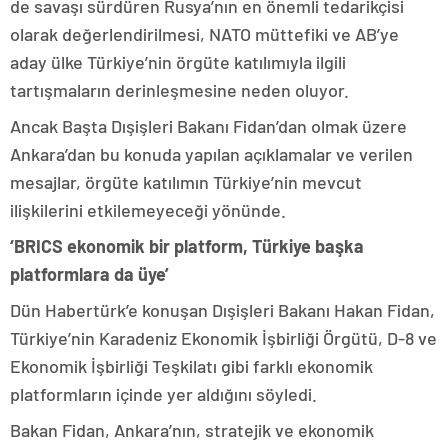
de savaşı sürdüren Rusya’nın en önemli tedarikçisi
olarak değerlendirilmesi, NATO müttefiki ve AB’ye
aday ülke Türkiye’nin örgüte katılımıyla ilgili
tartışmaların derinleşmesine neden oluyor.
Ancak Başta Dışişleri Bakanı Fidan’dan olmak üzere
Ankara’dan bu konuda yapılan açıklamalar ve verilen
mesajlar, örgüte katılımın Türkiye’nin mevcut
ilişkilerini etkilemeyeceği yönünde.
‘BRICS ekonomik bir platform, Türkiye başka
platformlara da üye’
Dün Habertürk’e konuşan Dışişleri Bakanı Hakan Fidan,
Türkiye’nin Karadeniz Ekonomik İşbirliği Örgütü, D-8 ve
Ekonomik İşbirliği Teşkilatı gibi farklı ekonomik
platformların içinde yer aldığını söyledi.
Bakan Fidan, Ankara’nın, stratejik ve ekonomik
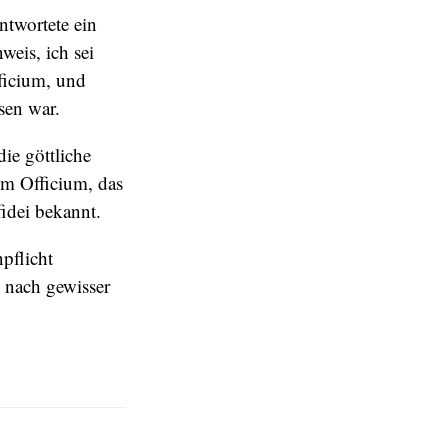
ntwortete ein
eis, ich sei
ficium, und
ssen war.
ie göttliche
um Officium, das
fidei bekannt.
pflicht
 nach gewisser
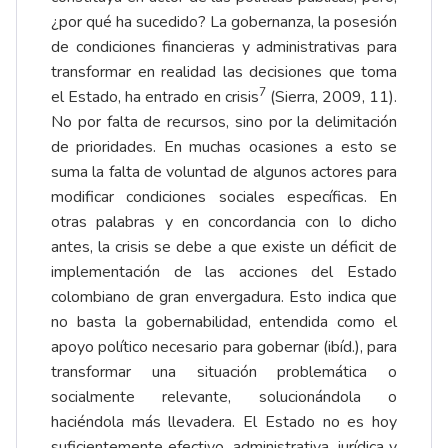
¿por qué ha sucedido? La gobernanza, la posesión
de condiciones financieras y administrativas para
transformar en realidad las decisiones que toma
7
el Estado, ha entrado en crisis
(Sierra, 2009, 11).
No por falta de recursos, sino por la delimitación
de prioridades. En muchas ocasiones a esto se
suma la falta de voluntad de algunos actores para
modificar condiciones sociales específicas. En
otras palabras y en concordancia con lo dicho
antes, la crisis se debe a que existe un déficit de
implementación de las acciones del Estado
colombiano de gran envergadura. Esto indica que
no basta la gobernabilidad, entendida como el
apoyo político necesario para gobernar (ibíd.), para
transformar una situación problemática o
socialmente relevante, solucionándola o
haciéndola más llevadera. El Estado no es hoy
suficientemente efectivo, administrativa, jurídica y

----

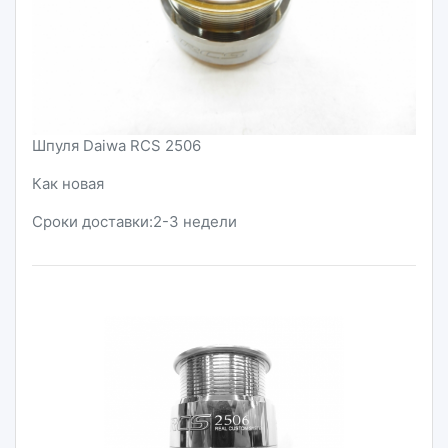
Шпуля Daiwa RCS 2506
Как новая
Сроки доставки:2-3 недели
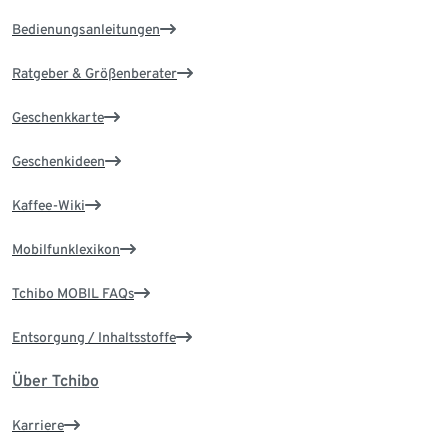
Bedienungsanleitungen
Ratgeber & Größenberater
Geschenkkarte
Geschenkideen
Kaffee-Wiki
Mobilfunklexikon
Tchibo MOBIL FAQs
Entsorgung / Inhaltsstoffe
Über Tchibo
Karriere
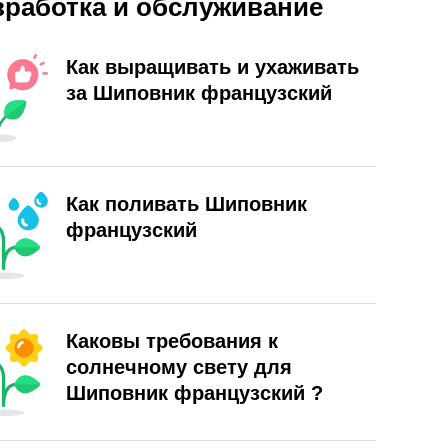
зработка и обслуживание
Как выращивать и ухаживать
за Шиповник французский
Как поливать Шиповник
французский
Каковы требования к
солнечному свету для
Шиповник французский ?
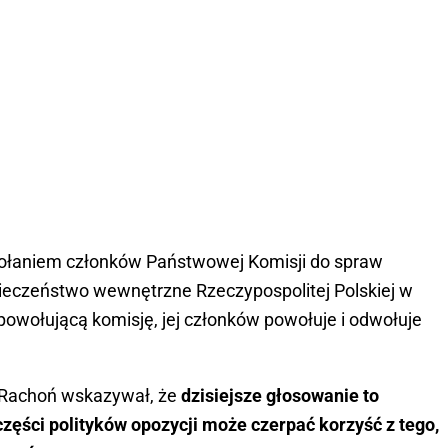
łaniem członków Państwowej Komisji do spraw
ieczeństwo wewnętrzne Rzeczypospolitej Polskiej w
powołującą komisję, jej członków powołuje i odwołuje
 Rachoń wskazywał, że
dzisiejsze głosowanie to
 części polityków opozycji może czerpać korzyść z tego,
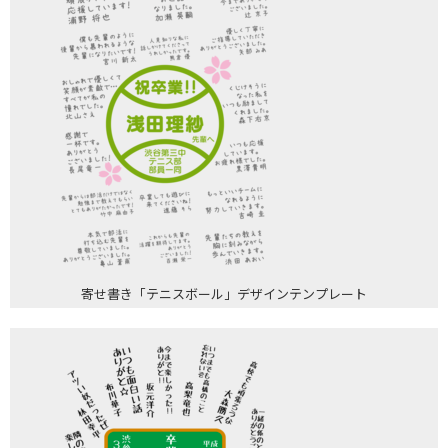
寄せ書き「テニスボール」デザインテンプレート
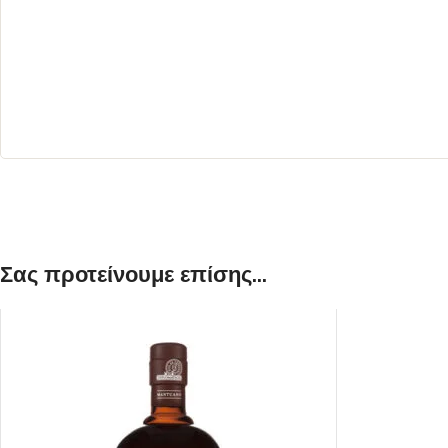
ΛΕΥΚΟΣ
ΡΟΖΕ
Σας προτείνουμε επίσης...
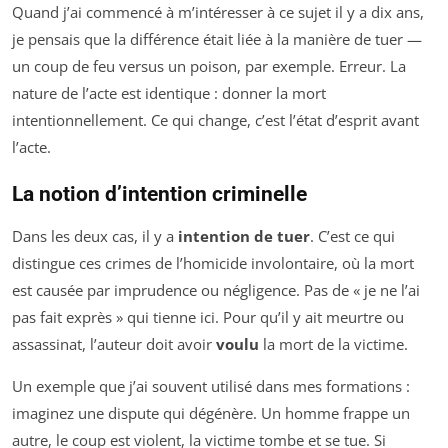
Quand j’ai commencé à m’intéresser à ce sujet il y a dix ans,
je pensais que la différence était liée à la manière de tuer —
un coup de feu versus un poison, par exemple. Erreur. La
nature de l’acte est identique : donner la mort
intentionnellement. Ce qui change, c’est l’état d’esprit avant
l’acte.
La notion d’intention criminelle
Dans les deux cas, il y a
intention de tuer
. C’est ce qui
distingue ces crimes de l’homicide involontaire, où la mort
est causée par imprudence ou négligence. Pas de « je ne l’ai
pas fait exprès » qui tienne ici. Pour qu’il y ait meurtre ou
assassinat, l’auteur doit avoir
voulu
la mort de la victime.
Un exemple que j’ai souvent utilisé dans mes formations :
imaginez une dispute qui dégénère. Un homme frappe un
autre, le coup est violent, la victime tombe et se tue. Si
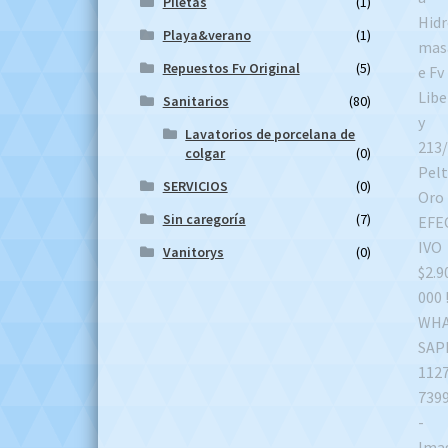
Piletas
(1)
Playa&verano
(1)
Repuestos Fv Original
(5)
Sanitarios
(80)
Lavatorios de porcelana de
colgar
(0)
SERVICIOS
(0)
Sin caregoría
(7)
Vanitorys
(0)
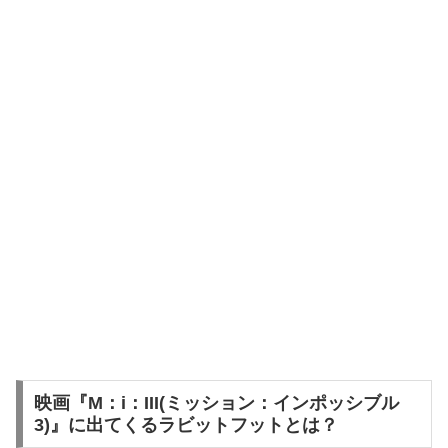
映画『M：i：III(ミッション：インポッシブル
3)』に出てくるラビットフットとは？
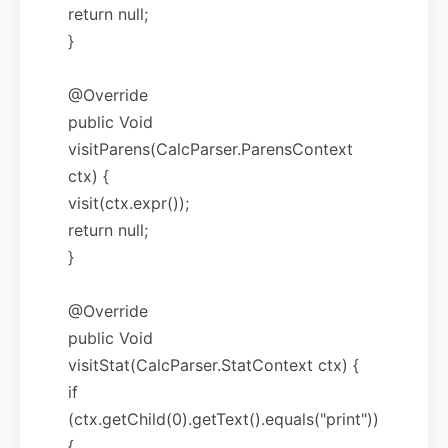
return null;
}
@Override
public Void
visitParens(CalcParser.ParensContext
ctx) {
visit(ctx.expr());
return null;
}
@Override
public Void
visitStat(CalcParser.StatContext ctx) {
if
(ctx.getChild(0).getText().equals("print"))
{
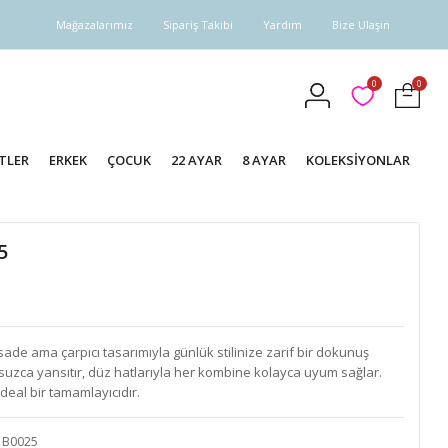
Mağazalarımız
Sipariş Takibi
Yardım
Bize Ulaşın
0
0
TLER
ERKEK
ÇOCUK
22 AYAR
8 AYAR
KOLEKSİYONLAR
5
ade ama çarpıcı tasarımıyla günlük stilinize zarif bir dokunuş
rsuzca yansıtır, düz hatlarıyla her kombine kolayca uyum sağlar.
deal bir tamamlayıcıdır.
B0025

----

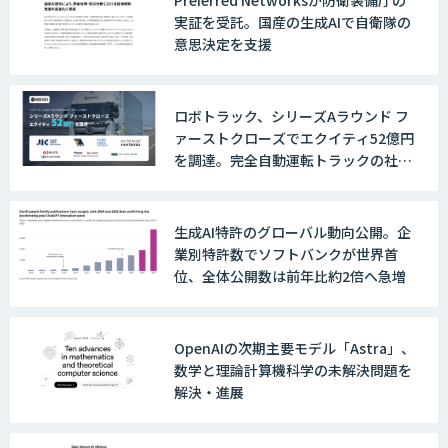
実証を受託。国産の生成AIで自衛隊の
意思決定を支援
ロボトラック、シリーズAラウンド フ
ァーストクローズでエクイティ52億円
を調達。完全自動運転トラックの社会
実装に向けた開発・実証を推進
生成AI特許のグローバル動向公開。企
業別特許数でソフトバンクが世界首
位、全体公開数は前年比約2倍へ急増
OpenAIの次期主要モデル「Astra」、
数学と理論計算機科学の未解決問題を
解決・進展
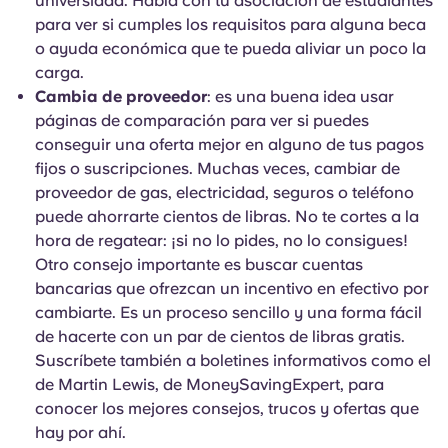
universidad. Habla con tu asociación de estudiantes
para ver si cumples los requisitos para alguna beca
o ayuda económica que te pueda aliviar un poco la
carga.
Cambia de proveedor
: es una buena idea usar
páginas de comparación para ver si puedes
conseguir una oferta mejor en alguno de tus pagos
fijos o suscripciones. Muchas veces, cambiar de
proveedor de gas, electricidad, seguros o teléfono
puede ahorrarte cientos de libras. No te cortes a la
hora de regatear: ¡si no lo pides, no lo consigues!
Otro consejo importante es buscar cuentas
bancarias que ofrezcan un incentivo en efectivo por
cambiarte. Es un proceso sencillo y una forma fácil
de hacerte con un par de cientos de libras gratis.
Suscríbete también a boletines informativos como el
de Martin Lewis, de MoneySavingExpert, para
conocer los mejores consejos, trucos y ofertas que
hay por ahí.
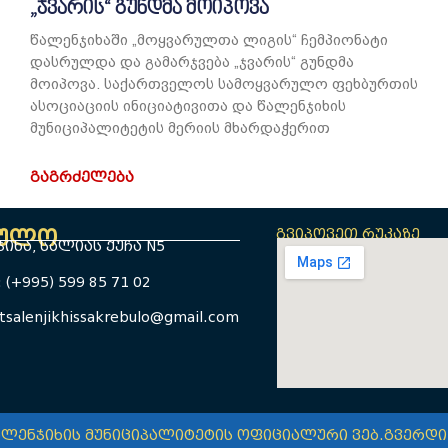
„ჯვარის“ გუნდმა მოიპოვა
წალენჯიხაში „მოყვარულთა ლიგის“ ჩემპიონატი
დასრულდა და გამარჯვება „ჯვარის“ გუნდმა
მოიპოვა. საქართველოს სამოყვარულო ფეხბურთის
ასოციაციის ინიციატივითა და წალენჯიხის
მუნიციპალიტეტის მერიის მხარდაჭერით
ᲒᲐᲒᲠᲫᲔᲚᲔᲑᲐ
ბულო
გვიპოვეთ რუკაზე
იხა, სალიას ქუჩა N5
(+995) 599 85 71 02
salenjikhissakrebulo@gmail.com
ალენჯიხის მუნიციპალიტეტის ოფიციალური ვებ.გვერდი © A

----

JOB ITEM> Rewrite everything from the line containing "universidad. Habla con" down to the line containing "hay por ahí.", putting "euros" wherever "libras" appears and changing nothing else.

EXERCISE OUTPUT>
universidad. Habla con tu asociación de estudiantes
para ver si cumples los requisitos para alguna beca
o ayuda económica que te pueda aliviar un poco la
carga.
Cambia de proveedor
: es una buena idea usar
páginas de comparación para ver si puedes
conseguir una oferta mejor en alguno de tus pagos
fijos o suscripciones. Muchas veces, cambiar de
proveedor de gas, electricidad, seguros o teléfono
puede ahorrarte cientos de euros. No te cortes a la
hora de regatear: ¡si no lo pides, no lo consigues!
Otro consejo importante es buscar cuentas
bancarias que ofrezcan un incentivo en efectivo por
cambiarte. Es un proceso sencillo y una forma fácil
de hacerte con un par de cientos de euros gratis.
Suscríbete también a boletines informativos como el
de Martin Lewis, de MoneySavingExpert, para
conocer los mejores consejos, trucos y ofertas que
hay por ahí.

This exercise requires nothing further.